■ **Entries taken from a collection**
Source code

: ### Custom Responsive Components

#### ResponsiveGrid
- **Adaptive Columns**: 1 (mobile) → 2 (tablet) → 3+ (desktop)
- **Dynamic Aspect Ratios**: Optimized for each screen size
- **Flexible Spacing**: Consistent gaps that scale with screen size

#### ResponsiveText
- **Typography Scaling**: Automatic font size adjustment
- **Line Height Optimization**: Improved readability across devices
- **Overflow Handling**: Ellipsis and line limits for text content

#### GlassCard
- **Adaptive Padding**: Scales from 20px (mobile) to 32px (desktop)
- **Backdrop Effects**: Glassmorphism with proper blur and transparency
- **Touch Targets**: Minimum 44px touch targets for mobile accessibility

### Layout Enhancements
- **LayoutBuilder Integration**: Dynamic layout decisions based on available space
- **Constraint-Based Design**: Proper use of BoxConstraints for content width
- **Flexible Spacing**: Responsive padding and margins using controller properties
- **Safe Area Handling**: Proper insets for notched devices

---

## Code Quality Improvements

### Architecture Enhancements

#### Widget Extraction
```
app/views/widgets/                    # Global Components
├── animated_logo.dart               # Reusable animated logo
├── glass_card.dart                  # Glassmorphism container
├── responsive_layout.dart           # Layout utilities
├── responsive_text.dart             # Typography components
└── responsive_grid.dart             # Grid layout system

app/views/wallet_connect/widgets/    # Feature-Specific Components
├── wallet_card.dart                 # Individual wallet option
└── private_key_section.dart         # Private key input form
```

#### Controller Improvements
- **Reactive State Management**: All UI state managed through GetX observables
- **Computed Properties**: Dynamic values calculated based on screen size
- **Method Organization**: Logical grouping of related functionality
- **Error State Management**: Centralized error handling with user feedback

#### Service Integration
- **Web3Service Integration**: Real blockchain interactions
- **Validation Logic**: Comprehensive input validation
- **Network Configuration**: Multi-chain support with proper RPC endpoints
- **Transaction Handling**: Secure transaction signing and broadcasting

■ **Your instructions**
Please show all lines from the entries that contain the word "Enhancements".

■ **Exercise response**
### Layout Enhancements
### Architecture Enhancements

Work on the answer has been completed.